Поздними вечерами я возвращался к Ихиро вместе с другими учениками, и мы изо всех сил пытались не сомкнуть глаз, пока он усердно передавал нам принципы Кунг Цу и историю Восьми Островов. Прошло летнее солнцестояние, закончился Фестиваль Звезды Ткачика, и установились дни великой жары. Проливные дожди прекратились, но было влажно, ожидались сильные грозы. Фермеры хмуро предвещали необычайно трудный сезон.
Мои занятия с Кенжи тоже продолжились, но ночами.
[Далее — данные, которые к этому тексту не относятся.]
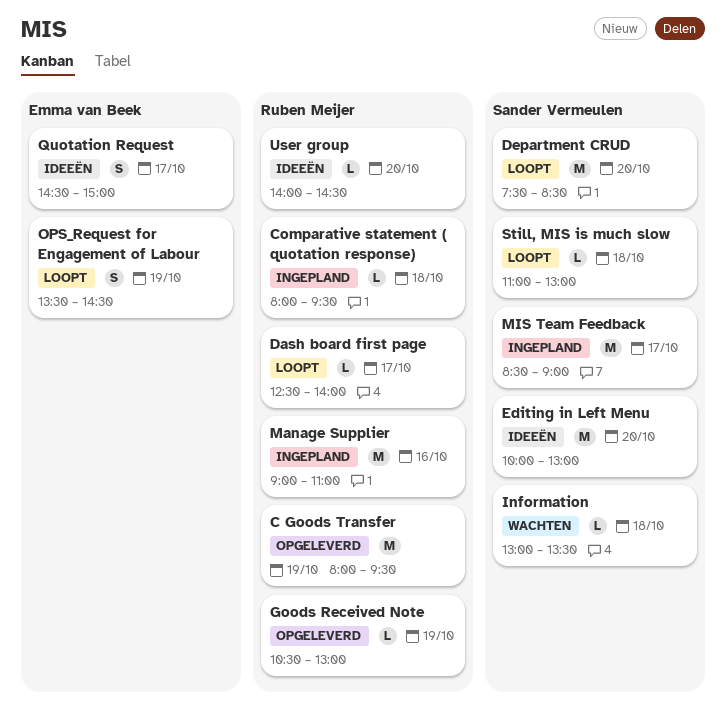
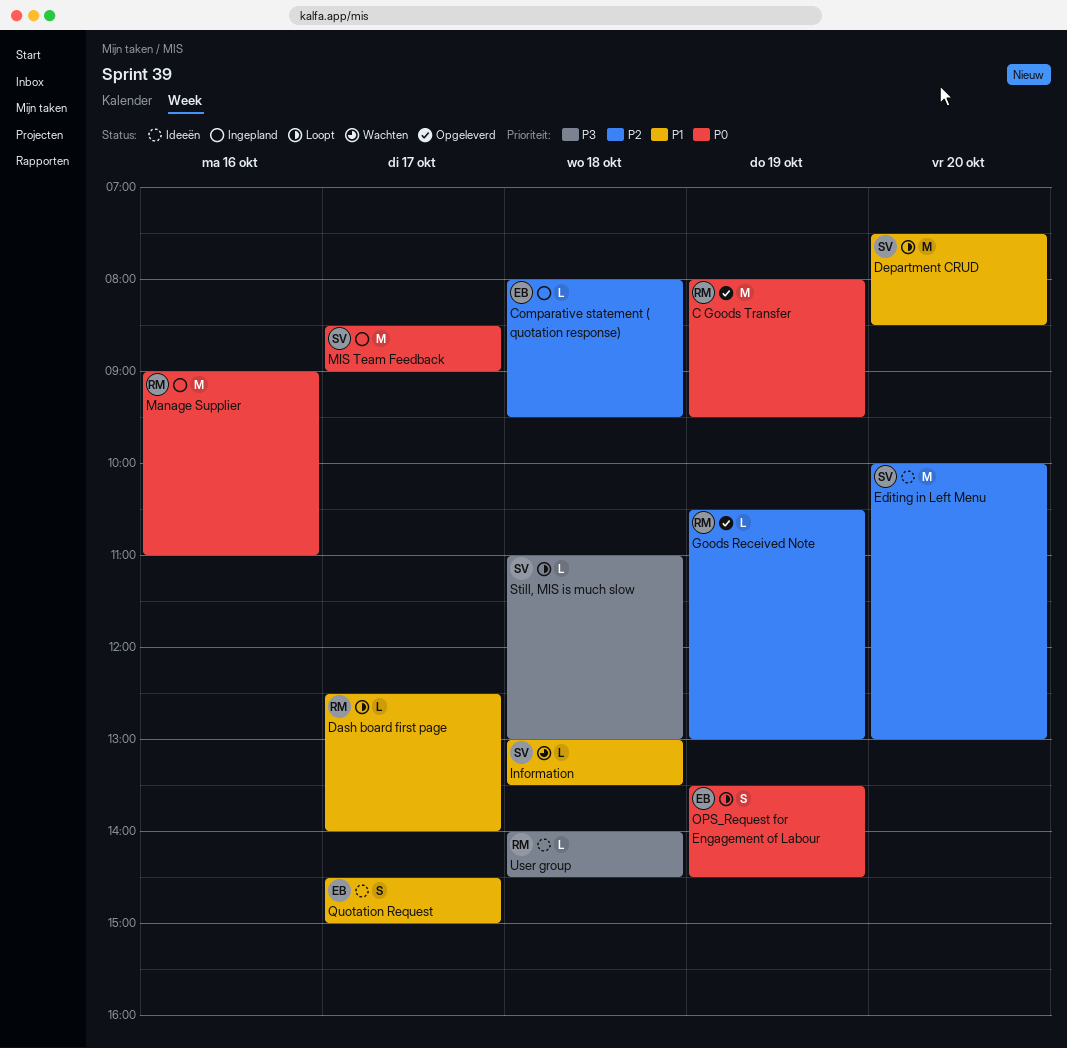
Comparative statement ( quotation response), owner: Ruben Meijer -> Emma van Beek
User group, day: Oct 20 -> Oct 18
Он не заходил в зал клана и предупредил, чтобы я не разглашал умения, переданные мне кровью Племени.
– Воины считают это колдовством, – сказал он. – Они будут только презирать тебя.
Мы выходили на открытый воздух, и я научился невидимым передвигаться по спящему городу. У нас с Кенжи были странные отношения. Днем я ему абсолютно не доверял. Меня усыновили Отори, и вся моя преданность предназначалась им. Мне не хотелось, чтобы что-либо напоминало, что я среди них посторонний, тем более необычный.
Но ночью все было по-другому. Умения Кенжи выходили за пределы возможного. Он хотел поделиться ими со мной, а я безумно желал научиться всему: я наслаждался познанием того, что удовлетворяло мою врожденную страсть к сверхъестественному, к тому же я понимал, насколько высоким мастерством нужно обладать, чтобы содействовать планам господина Шигеру. Хотя он ни разу не заговаривал со мной об этом, я не видел иных причин спасать меня в Мино. Я был сыном наемного убийцы, членом Племени, и ныне стал приемным сыном Шигеру Отори. Я ехал с ним в Инуяму. Без сомнения, мне было предназначено стать убийцей Йоду.